DLH DKI Jakarta Sigap Tangani 164 Ton Sampah Sisa Hari Buruh di Monas
Dinas Lingkungan Hidup DKI Jakarta berhasil mengangkut 164 ton sampah sisa kegiatan Hari Buruh di kawasan Monas dan sekitarnya, menunjukkan kesigapan dalam Penanganan Sampah Hari Buruh DKI dan pentingnya peran aktif masyarakat.
Dinas Lingkungan Hidup (DLH) DKI Jakarta pada Jumat (1/5) berhasil mengangkut total 164 ton sampah. Sampah sebanyak ini merupakan akumulasi dari sisa-sisa kegiatan peringatan Hari Buruh (May Day) yang berlangsung di kawasan Monumen Nasional (Monas) dan area sekitarnya. Aksi cepat Penanganan Sampah Hari Buruh DKI ini menunjukkan kesigapan pemerintah provinsi dalam menjaga kebersihan kota.
Proses pengangkutan sampah dilakukan secara sigap dan terkoordinasi oleh petugas kebersihan DLH DKI Jakarta. Mereka bekerja dalam dua shift, mulai dari kegiatan berlangsung hingga selesai, memastikan tidak ada penumpukan sampah yang berarti. Upaya ini bertujuan agar kawasan publik dapat segera pulih dan bersih kembali setelah keramaian massa buruh.
Kepala DLH DKI Jakarta, Dudi Gardesi, menyatakan bahwa seluruh area Monas dan sekitarnya telah tuntas dibersihkan dari timbulan sampah. Keberhasilan ini merupakan hasil kerja kolektif yang solid dari para petugas di lapangan yang bergerak sejak awal kegiatan. Dudi juga secara khusus mengapresiasi partisipasi massa buruh yang turut menjaga kebersihan selama acara berlangsung dengan baik.

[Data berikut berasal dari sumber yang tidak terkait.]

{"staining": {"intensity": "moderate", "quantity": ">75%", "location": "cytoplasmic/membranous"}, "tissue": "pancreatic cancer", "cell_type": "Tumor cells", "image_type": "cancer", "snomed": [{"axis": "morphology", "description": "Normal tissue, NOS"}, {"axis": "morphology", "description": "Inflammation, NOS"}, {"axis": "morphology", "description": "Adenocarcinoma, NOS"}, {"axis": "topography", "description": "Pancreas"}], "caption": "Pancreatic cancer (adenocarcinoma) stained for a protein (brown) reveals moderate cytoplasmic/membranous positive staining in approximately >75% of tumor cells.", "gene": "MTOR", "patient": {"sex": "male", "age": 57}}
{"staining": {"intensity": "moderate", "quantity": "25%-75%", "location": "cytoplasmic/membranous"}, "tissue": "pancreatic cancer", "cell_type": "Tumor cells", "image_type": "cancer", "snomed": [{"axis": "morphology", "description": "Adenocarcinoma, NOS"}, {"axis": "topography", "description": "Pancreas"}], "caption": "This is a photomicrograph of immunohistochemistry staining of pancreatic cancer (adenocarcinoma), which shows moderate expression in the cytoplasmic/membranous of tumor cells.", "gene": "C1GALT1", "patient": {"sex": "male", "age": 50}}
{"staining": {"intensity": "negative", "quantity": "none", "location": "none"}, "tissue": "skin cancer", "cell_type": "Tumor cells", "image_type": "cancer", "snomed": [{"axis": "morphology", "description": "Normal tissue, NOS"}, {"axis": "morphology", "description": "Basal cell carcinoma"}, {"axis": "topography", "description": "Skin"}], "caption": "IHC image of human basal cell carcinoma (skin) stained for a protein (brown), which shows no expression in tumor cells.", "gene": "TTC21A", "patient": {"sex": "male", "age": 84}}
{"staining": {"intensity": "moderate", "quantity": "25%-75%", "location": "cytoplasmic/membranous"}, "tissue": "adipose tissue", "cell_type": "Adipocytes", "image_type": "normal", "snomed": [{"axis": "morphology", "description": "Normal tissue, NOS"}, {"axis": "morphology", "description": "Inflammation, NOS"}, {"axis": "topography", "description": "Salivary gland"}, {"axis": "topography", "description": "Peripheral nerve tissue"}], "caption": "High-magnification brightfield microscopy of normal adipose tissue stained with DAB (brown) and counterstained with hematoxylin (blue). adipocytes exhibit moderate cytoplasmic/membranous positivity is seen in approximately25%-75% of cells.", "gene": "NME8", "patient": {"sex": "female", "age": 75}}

Kesigapan DLH DKI dalam Penanganan Sampah Massal
Setelah peringatan Hari Buruh, Dinas Lingkungan Hidup DKI Jakarta langsung mengerahkan tim kebersihan untuk menangani timbulan sampah yang masif. Petugas bekerja tanpa henti dalam dua shift, memastikan setiap sudut area Monas dan sekitarnya bersih dari sisa-sisa kegiatan. Kesigapan ini menunjukkan komitmen DLH dalam menjaga kebersihan lingkungan kota Jakarta.
Dudi Gardesi, Kepala DLH DKI Jakarta, menyoroti efektivitas koordinasi tim di lapangan yang sangat baik. Ia menekankan bahwa kecepatan penanganan sampah menjadi kunci utama untuk menghindari penumpukan yang dapat mengganggu estetika dan kenyamanan publik. Keberhasilan Penanganan Sampah Hari Buruh DKI ini mencerminkan kesiapan DLH dalam menghadapi kegiatan berskala besar.
Selain itu, pihak DLH juga telah menempatkan tempat sampah terpilah di berbagai titik strategis di lokasi kegiatan. Fasilitas ini dirancang agar mudah dijangkau oleh pengunjung, sekaligus menjadi sarana edukasi penting. Tujuannya adalah mendorong masyarakat untuk terbiasa memilah dan mengelola sampahnya sejak dari sumber, mendukung program daur ulang.
Pentingnya Peran Aktif Masyarakat dalam Pengelolaan Lingkungan
Momentum kegiatan besar seperti Hari Buruh menjadi pengingat penting akan potensi timbulan sampah yang signifikan dalam waktu singkat. Dudi Gardesi menegaskan bahwa pengelolaan sampah tidak bisa hanya mengandalkan petugas kebersihan yang jumlahnya terbatas. Peran aktif setiap individu masyarakat sangat dibutuhkan untuk menciptakan lingkungan yang bersih.
Setiap orang memiliki tanggung jawab penuh atas sampah yang dihasilkannya, mulai dari membuang pada tempatnya hingga memilah. Dudi mengimbau agar masyarakat membuang sampah pada tempat yang telah disediakan secara benar. Lebih lanjut, ia mendorong agar pemilahan sampah dapat dilakukan sejak awal, bila memungkinkan, untuk memudahkan proses daur ulang dan mengurangi beban TPA.
DLH DKI Jakarta memberikan apresiasi tinggi kepada massa buruh yang telah berpartisipasi aktif menjaga kebersihan selama kegiatan. Kebiasaan baik ini, seperti membuang sampah pada tempatnya dan memilah, perlu terus diperkuat. Tujuannya adalah agar menjadi budaya bersama dalam setiap kegiatan publik yang melibatkan banyak orang, demi Jakarta yang lebih bersih.